Playing outside at school in summer and going to school camp. I'd look in the mirror 100 times before going home to see if I had become a darker shade of brown. I'd try to wash my face over and over again to see if that would make a difference, but sadly to my demise it didn't.
By the age of 14, our family Doctor diagnosed me with Panic and Generalised Anxiety Disorder. But guess what, I was still happy, still smiling, confused by the diagnosis of a girl that was the sunshine of her friends’ hearts and the Apple of her parents’ eyes. So life happily went on, I just believed that all chest pains were heart attacks and all headaches were brain tumors!
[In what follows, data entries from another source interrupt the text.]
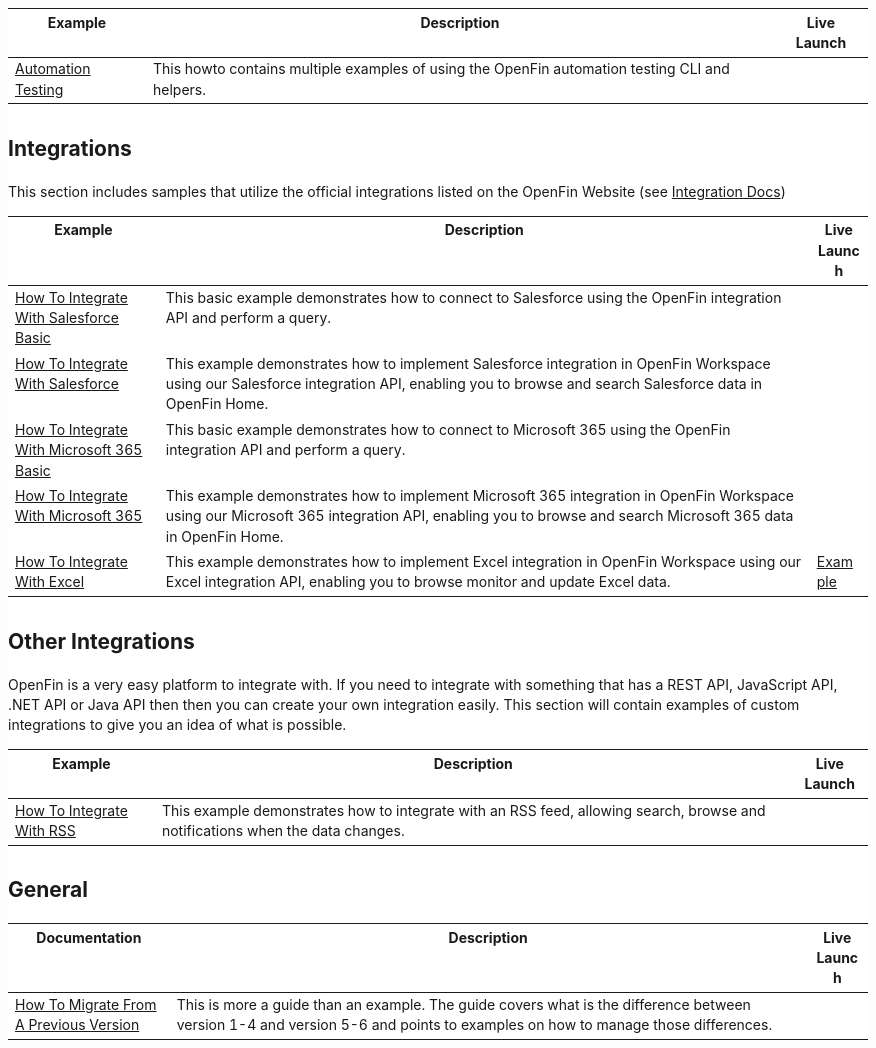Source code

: | Example                                           | Description                                                                                    | Live Launch |
| ------------------------------------------------- | ---------------------------------------------------------------------------------------------- | ----------- |
| [Automation Testing](./how-to/automation-testing) | This howto contains multiple examples of using the OpenFin automation testing CLI and helpers. |             |

## Integrations

This section includes samples that utilize the official integrations listed on the OpenFin Website (see [Integration Docs](https://developers.openfin.co/of-docs/#section-third-party-applications))

| Example                                                                            | Description                                                                                                                                                                                              | Live Launch                                                                                                                                                                 |
| ---------------------------------------------------------------------------------- | -------------------------------------------------------------------------------------------------------------------------------------------------------------------------------------------------------- | --------------------------------------------------------------------------------------------------------------------------------------------------------------------------- |
| [How To Integrate With Salesforce Basic](./how-to/integrate-with-salesforce-basic) | This basic example demonstrates how to connect to Salesforce using the OpenFin integration API and perform a query.                                                                                      |                                                                                                                                                                             |
| [How To Integrate With Salesforce](./how-to/integrate-with-salesforce)             | This example demonstrates how to implement Salesforce integration in OpenFin Workspace using our Salesforce integration API, enabling you to browse and search Salesforce data in OpenFin Home.          |                                                                                                                                                                             |
| [How To Integrate With Microsoft 365 Basic](./how-to/integrate-with-ms365-basic)   | This basic example demonstrates how to connect to Microsoft 365 using the OpenFin integration API and perform a query.                                                                                   |                                                                                                                                                                             |
| [How To Integrate With Microsoft 365](./how-to/integrate-with-ms365)               | This example demonstrates how to implement Microsoft 365 integration in OpenFin Workspace using our Microsoft 365 integration API, enabling you to browse and search Microsoft 365 data in OpenFin Home. |                                                                                                                                                                             |
| [How To Integrate With Excel](./how-to/integrate-with-excel)                       | This example demonstrates how to implement Excel integration in OpenFin Workspace using our Excel integration API, enabling you to browse monitor and update Excel data.                                 | [Example](https://start.openfin.co/?manifest=https%3A%2F%2Fbuilt-on-openfin.github.io%2Fworkspace-starter%2Fworkspace%2Fv12.0.0%2Fintegrate-with-excel%2Fmanifest.fin.json) |

## Other Integrations

OpenFin is a very easy platform to integrate with. If you need to integrate with something that has a REST API, JavaScript API, .NET API or Java API then then you can create your own integration easily. This section will contain examples of custom integrations to give you an idea of what is possible.

| Example                                                  | Description                                                                                                                   | Live Launch |
| -------------------------------------------------------- | ----------------------------------------------------------------------------------------------------------------------------- | ----------- |
| [How To Integrate With RSS](./how-to/integrate-with-rss) | This example demonstrates how to integrate with an RSS feed, allowing search, browse and notifications when the data changes. |             |

## General

| Documentation                                                                      | Description                                                                                                                                                                    | Live Launch |
| ---------------------------------------------------------------------------------- | ------------------------------------------------------------------------------------------------------------------------------------------------------------------------------ | ----------- |
| [How To Migrate From A Previous Version](./how-to/migrate-from-a-previous-version) | This is more a guide than an example. The guide covers what is the difference between version 1-4 and version 5-6 and points to examples on how to manage those differences.   |             |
It’s now proven that our environment and those initial childhood experiences do without a doubt shape your adult mind and the decisions that you make in the future, but I am deeply grateful for the love I was given and the challenges that I had to face, because if it wasn't for that, I wouldn't be sitting here today, writing this blog for you, to help you overcome your kryptonite called Anxiety.
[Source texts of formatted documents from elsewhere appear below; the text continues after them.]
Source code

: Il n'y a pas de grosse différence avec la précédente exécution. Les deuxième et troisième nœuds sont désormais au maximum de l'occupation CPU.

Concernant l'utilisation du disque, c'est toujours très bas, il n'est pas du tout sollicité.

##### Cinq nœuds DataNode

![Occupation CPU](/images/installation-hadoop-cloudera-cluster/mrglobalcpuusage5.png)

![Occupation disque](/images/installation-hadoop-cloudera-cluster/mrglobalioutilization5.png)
We all have it to some level, some clearly worse than others, but you can overcome it, you can quieten the voice, you can channel it for good, you can seek professional support, but most importantly you can and must share it with people around you that you feel safe and are you trusted tribe, because you will soon realise you are not alone. Nearly 1 in 4 people in your circle will have or has suffered from some form of mental health illness. It’s not something to shame, its life and we all at the end of the day are trying to achieve the same thing; to be happy. Our thoughts and thinking processes when faced with anxiety or other forms of mental health illness aren't always easy to change and sustain, however it is 100% possible. People used to say, 'get over it, it’s all in your mind.' My response to that is "Ah duh....obviously!'
When you start to work through your issues around self-worth and self-esteem, whatever your kryptonite is that causes you anxiety, I promise you, your Super Hero will appear and nothing will be able to break your super power....Self Love!